Below the state’s Supreme Court, two intermediate appellate courts–Commonwealth and Superior—are the next highest ranked in PA. These judges serve 10-year terms with no term limits, but a mandatory retirement age of 75.
The nine-member Commonwealth Court—which has weighed in on issues ranging from gun control to education funding—has just one open seat this year. The partisan makeup is currently five Republicans to three Democrats.
Running on the Democratic side, Matt Wolf has served as a judge on the Philadelphia Municipal Court since 2017 and hears both civil and criminal cases. He said that as a judge he refrains from judicial activism, which he called “not productive.”
Opposing Wolf, Republican candidate Megan Martin is a former parliamentarian of the state Senate, where she advised the PA Senate’s presiding officer on how to run floor proceedings. She has described herself as a “textualist and originalist,” saying, “I do not believe the constitution is a ‘living document.’”
Judges on the Superior Court have the power to determine the outcome appeals in high-profile criminal and civil cases from the Courts of Common Pleas. Its decisions can shape precedent for how future criminal justice cases are decided in lower courts. Two Republicans and two Democrats are running to fill two vacant seats.
On the Democratic side, Jill Beck, an attorney from Pittsburgh, has worked as clerk on both the state’s Supreme and Superior courts from 2010 to 2019—during which she said she drafted more than 500 opinions. PBA rated Beck as “highly recommended” and wrote that she possesses “the highest combination of legal ability, experience and integrity.”
The other Democrat in the running is Timika Lane, a judge on the Philadelphia Court of Common Pleas. During the primaries, Lane described her courtroom as a safe space for “people to tell their truth” and said she strives to make everyone who appears in court feel treated with respect. PBA rated her as “highly recommended.”
Republican Maria Battista served as assistant general counsel for the health and state departments under Govs. Tom Corbett and Tom Wolf. She was also a contract specialist for the Department of Defense. PBA has not recommended Battista, since she declined to participate in its evaluation process.

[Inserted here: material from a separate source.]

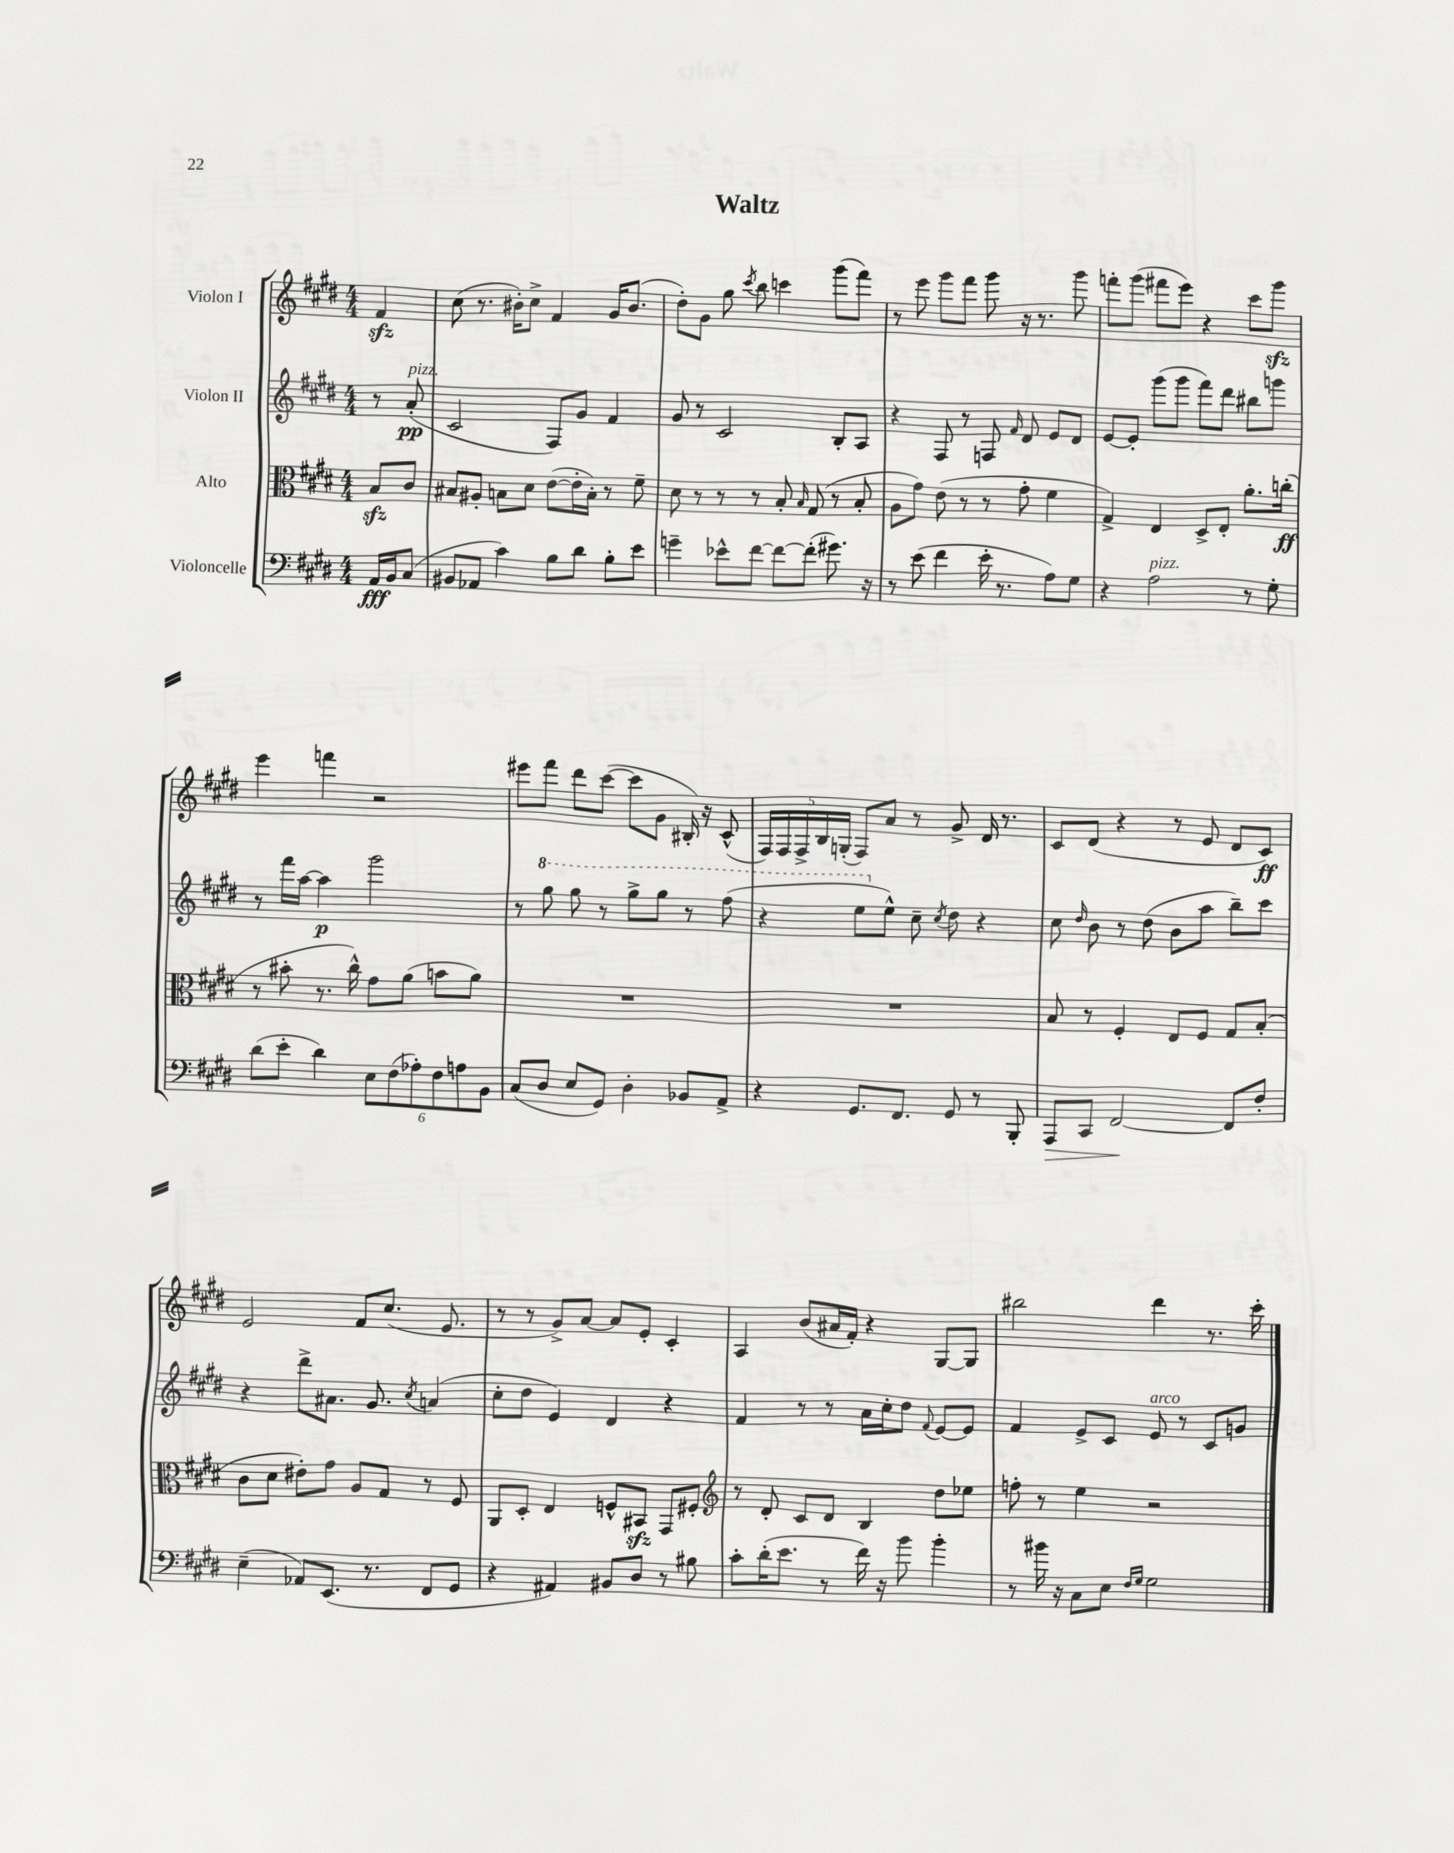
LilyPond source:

The other Republican candidate is Harry Smail, a Westmoreland County Court of Common Pleas judge since 2014. In 2020, he ordered his county’s election board to throw out more than 200 provisional ballots cast by residents who were incorrectly told by election workers that they needed to sign their precincts’ poll books—raising concerns that these people voted twice. The state GOP has applauded Smails’ judicial decisions in 2020 “that upheld essential anti-fraud requirements for casting a mail-in ballot.” The PBA rated Smail as “recommended.”
The River Reporter will be digging deeper into the local races in the coming weeks. Many candidates for offices at the county level are running uncontested in Wayne and Pike counties. In both counties, however, the commissioners will face a challenger. In Wayne, commissioners Brian Smith (Republican), Jocelyn Cramer (Democrat) and James Shook (Republican) are running to stay in office with a challenge from Hawley councilor Michael Dougherty (Democrat).
In Pike, commissioners Matthew Osterberg (Republican), Ronald Schmalzle (Republican) and Anthony Waldron (Democrat) are running to stay in office, with a challenge from Christa Caceres (Democrat).
October 23—Last day to register before Election Day
October 31—Last day to apply for an absentee and mail-in ballot
November 7—Election Day, and the last day for county boards of elections to receive voted mail-in and civilian absentee ballots. Ballots must be received by 8 p.m.